» Task statement:
Which lines of the material hold the word "largest"? Copy each one.

» Working data:

■ ■ ■

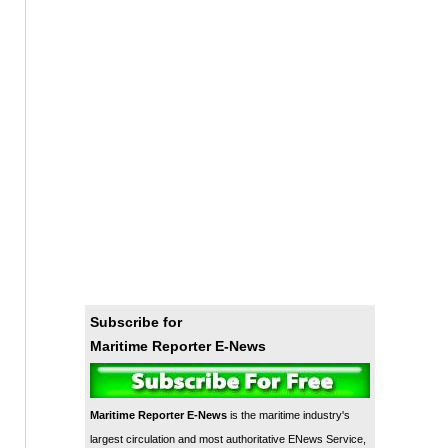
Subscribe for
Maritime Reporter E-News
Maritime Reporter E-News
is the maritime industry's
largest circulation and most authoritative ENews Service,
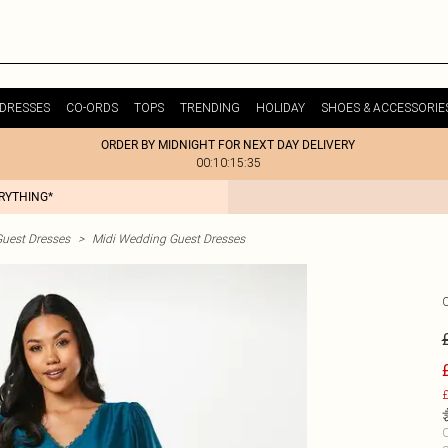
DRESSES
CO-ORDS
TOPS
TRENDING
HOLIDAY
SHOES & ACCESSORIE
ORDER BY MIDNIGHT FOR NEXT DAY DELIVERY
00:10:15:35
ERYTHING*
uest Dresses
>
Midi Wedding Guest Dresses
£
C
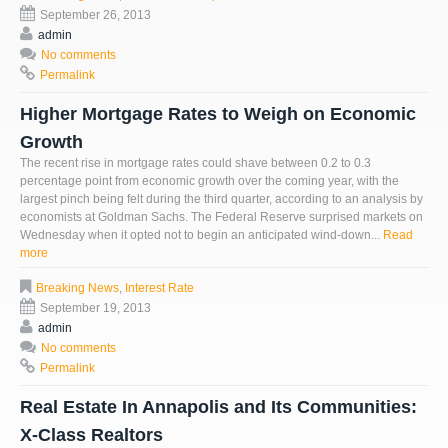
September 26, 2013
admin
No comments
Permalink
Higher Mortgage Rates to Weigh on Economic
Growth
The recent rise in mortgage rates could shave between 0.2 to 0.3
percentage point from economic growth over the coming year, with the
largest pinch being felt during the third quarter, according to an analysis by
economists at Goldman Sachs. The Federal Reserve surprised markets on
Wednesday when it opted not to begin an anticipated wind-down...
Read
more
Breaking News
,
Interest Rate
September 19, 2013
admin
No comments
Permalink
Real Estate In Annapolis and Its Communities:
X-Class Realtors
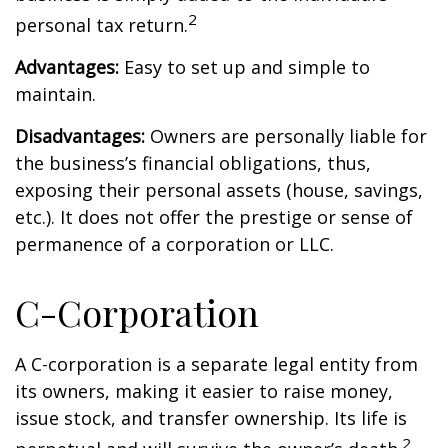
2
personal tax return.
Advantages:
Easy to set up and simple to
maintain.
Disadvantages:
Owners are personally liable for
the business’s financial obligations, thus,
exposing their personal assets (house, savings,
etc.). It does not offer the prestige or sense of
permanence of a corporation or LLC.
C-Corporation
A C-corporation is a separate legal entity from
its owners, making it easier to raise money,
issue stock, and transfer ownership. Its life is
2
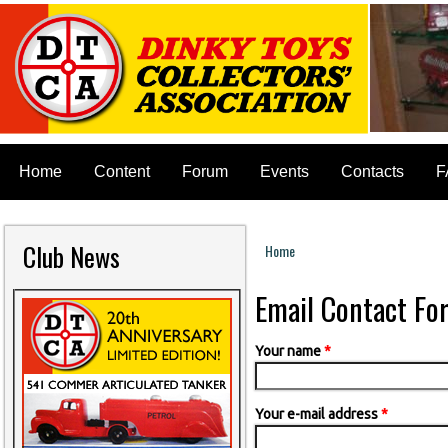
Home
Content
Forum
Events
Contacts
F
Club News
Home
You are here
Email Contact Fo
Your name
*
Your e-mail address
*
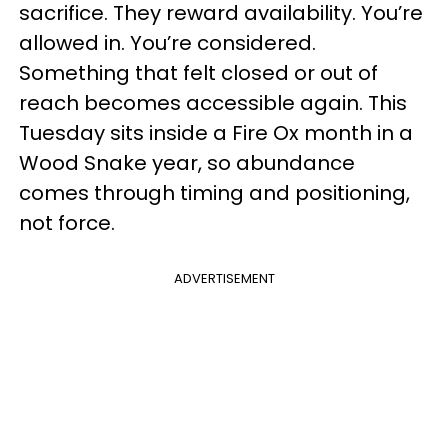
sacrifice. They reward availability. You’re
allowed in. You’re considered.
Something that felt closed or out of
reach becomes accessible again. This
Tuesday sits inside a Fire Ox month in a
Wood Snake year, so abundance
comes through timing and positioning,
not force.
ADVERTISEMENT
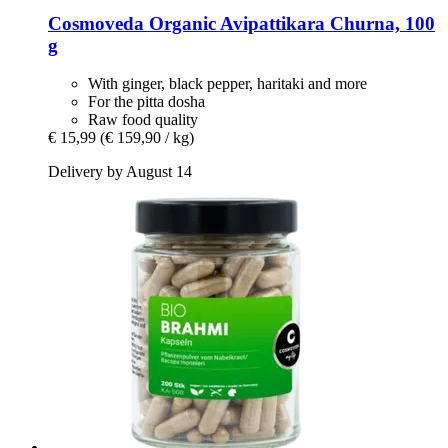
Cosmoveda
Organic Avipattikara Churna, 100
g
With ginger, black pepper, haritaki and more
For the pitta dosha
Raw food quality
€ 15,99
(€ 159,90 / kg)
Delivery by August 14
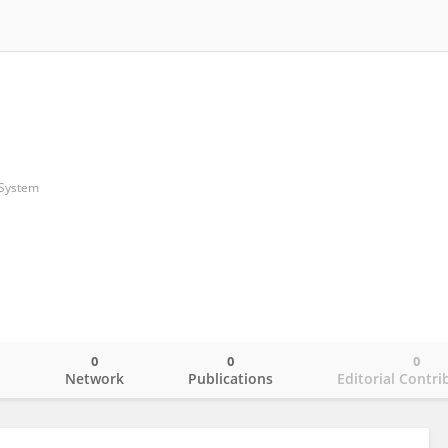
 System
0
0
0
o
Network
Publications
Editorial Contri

■ ■ ■

» Solution to this problem:
largest circulation and most authoritative ENews Service,
largest pinch being felt during the third quarter, according to an analysis by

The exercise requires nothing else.